The relentlessly arid highlands drop away as the road winds down to the river and the border twins of Presidio and Ojinaga. Until last year I had never ventured into this remote stretch of the Big Bend borderlands. There was nothing here, nothing apparently to write about.
The maquila boom of assembly plants that had turned Juárez and Ciudad Chihuahua in the last few decades into outsourcing points of the global economy never disturbed the agricultural and ranching-based economy of this Chihuahuan border town.
Although Ojinaga is easily reached from the state’s capital about 160 miles to the southwest, this border town has never been a major crossing point for illegal immigrants because of the harsh topography to the north and the daunting distances to major population centers. So remote is Ojinaga that earlier this year the Border Patrol instituted a program that transported immigrants it had arrested in Arizona and then dropped them off at the mid-point of the Presidio-Ojinaga International Bridge, confident that they would not try crossing back north into this forbidding country.
The isolation also explains the lack of a fence along the border here as well as the relative absence of the green-and-white Border Patrol vehicles that are ubiquitous elsewhere along the border. At such a distance from U.S. communities, there is no tourist district. In the early 1940s, when two army bases were located outside Marfa during the war, Ojinaga did briefly host a small red-light, zona de tolerancia district. But like the now barren army air strips, this part of Ojinaga is long since gone.
From the bridge you enter Ojinaga along the Libre Comercio boulevard. Ojinaga does serve as a port of entry for U.S. grain and cattle exports, but otherwise free and legal trade is mostly an abandoned hope in this city of 20,000. For at least a hundred years, though, smuggling goods – mainly heroin and marijuana -- to the north has tied Ojinaga’s economy with the United States. Presidio, with 4,000 residents and a 43% poverty rate, is the poorer twin, making Ojinaga seem a thriving metropolis by comparison.
I hadn’t read Drug Lord when I visited Ojinaga and interviewed the town’s mayor and the customs officers at the border. But when the conversation turned to drug trafficking, they mentioned Poppa’s outstanding account of the life and death of Pablo Acosta, the drug lord who assumed control of the Ojinaga drug plaza in 1981 and maintained his grip until he was killed in 1987 in a firefight with the Mexican army in the downriver village of Santa Elena.
Having just read the new edition of Drug Lord, which comes with a new epilogue by the author and an introduction by famed border journalist Charles Bowden, I realized what I – and all those who haven’t read Drug Lord – have been missing.
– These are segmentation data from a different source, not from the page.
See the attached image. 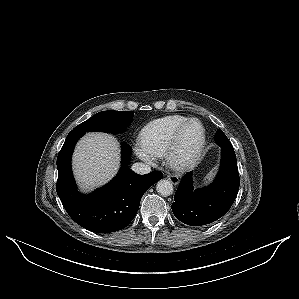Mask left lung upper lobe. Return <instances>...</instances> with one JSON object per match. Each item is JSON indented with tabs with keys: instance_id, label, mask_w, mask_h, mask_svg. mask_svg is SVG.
Instances as JSON below:
<instances>
[{
	"instance_id": "left-lung-upper-lobe-1",
	"label": "left lung upper lobe",
	"mask_w": 299,
	"mask_h": 299,
	"mask_svg": "<svg viewBox=\"0 0 299 299\" xmlns=\"http://www.w3.org/2000/svg\"><path fill=\"white\" fill-rule=\"evenodd\" d=\"M215 141L224 142V143L230 142L221 129L217 130L216 135H215Z\"/></svg>"
}]
</instances>
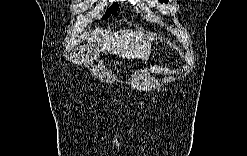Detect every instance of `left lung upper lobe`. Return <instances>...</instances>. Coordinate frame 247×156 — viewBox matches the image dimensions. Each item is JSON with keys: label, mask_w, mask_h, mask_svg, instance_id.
I'll return each mask as SVG.
<instances>
[{"label": "left lung upper lobe", "mask_w": 247, "mask_h": 156, "mask_svg": "<svg viewBox=\"0 0 247 156\" xmlns=\"http://www.w3.org/2000/svg\"><path fill=\"white\" fill-rule=\"evenodd\" d=\"M160 2H165V3H168V0H159Z\"/></svg>", "instance_id": "1"}]
</instances>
Next time that I travel to Ojinaga or anywhere along the border, I will come with a more finely tuned and historically rooted understanding of crossborder drug trafficking, thanks to this insightful and deeply detailed chronicle of the times of Pablo Acosta.
As Bowden writes, “The business goes on, the slaughtered dead pile up, the U.S. agencies continue to ratchet up their budgets, the prisons grown larger, and all the real rules of the game are in this book – some kind of masterpiece.”
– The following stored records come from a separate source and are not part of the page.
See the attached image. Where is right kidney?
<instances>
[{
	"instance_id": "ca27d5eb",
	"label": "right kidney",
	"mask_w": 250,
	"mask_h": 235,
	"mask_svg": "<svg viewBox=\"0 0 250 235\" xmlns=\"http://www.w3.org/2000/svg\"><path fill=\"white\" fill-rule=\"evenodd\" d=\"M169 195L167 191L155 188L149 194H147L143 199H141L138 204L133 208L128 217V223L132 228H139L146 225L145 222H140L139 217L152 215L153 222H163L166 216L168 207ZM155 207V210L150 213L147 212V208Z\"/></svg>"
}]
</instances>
When Poppa wrote Drug Lord, first published in 1990, he described a Mexico where drug trafficking wasn’t only enabled by government corruption but was part of the corporatist state controlled by the PRI ruling party.
“This dark face of Mexico involved not just collusion with organized crime,” writes Poppa, “but actually encouraging and regulating it. It was a system of command and control that ran through the country like the arteries and veins of a body, with its heart in Mexico City.”
Today, Poppa says that organized crime has been “decoupled from the top levels of government,” largely as the result of Mexico’s democratic transformation and the ouster of the PRI party in 2000. But he warns: “Organized crime has become even stronger than ever before, fueled by the vast and incessant flow of drug money from the United States. It has learned the power of terror, and the day may come when it can undermine the precious accomplishment of the Mexican people – their democracy.”
In the new epilogue, Poppa takes the opportunity to advocate as well as to warn. “To end the current state of chaos and prevent even worse ills looming in the near future, the ability of violent people to profit from the sale of drugs must end.” This isn’t a call for more U.S. aid or more military, but what the author describes as a “national security argument for bringing the end of drug prohibition.”
According to Poppa, “National security and the preservation of the democratic gains of the Mexican people are perhaps the most powerful” arguments for overhauling drug prohibition policy.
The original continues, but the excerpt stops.